Back in 2018, the U.S. Department of Labor’s Wage and Hour Division (WHD) debuted its “Payroll Audit Independent Determination” or “PAID’’ pilot program. Under this program, WHD invited employers to voluntarily audit their payroll practices and disclose any “non-compliant practices” to the DOL. WHD then audited the employer’s records and calculations of what the employer owed to employees, and would tell the employer what it thought the employer should pay. The employer then paid its employees, and employees signed a release of any FLSA claims against the employer for the covered periods. Participating employers were not subject to civil monetary penalties and were not required to pay liquidated damages to employees.

The program was less useful than it seemed. Among the pitfalls of the PAID program included:

  1. The PAID program release was limited to “potential violations for which the employer had paid back wages,” meaning employees could still pursue claims arising outside the period covered by any back wage payment.
  2. The release covered claims under the FLSA only, and not necessarily wage claims under state law.
  3. The PAID program was not available to resolve issues already being investigated by the DOL or, more importantly, raised in a lawsuit or threatened litigation. It helped in cases where an employer had identified problems on its own, but offered no help to employers seeking to settle current disputes over alleged FLSA violations.

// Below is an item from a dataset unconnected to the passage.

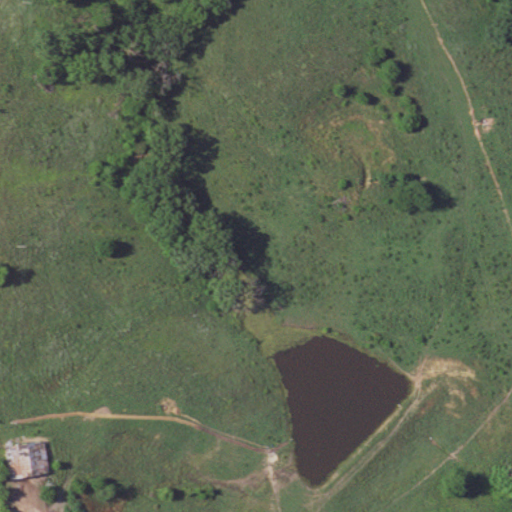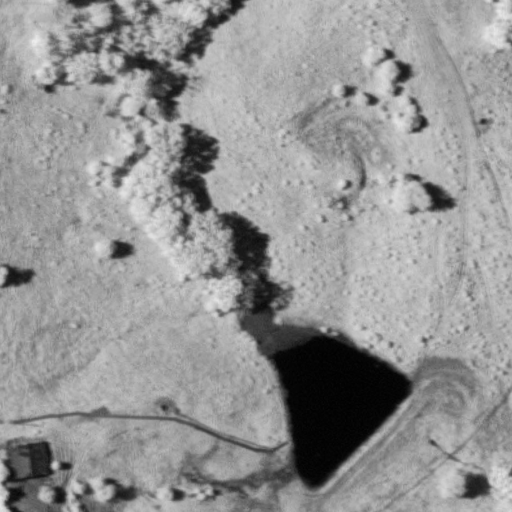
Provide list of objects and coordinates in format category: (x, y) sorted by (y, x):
building: (28, 461)
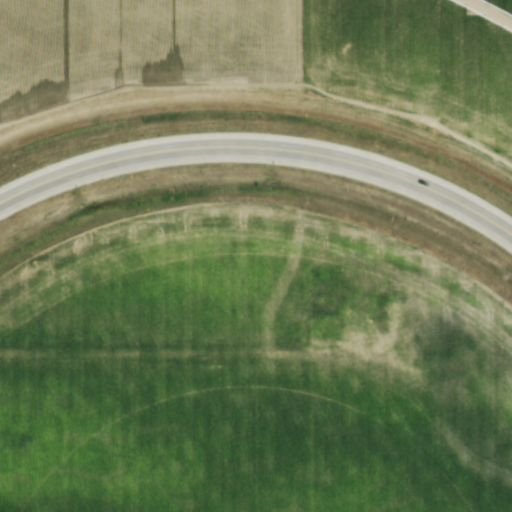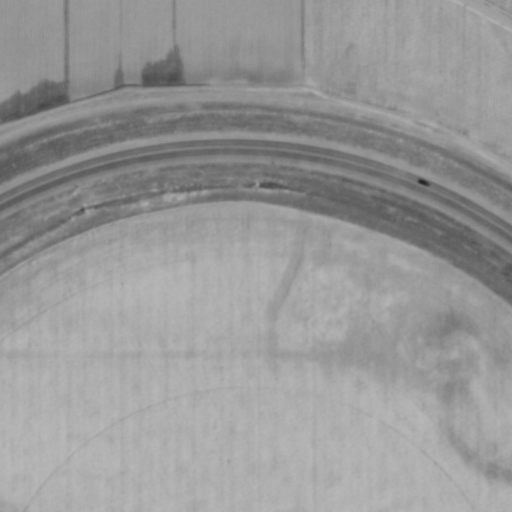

In short, the PAID program was far from an easy way to avoid liquidated damages and attorney fees. After WHD announced the pilot program, several states’ attorneys general objected to the program, concerned that it would undermine state enforcement of their own wage and hour laws. Employers didn’t embrace PAID, either: DOL reported to the Senate that just 74 employers used it in the first 18 months.

Now, employers don’t have to consider whether PAID is an option. Last Friday, January 29, the DOL abruptly ended the program. The DOL did not explain the “immediate” demise of the program, saying only that it “will rigorously enforce the law, and . . . use all the enforcement tools we have available.” The swing from a baby step toward self-enforcement to more rigorous agency-directed enforcement is part of the shift expected with the Biden administration. The trend to watch from here will be what happens to WHD’s audit and enforcement efforts. Do not expect the DOL to replace this pilot.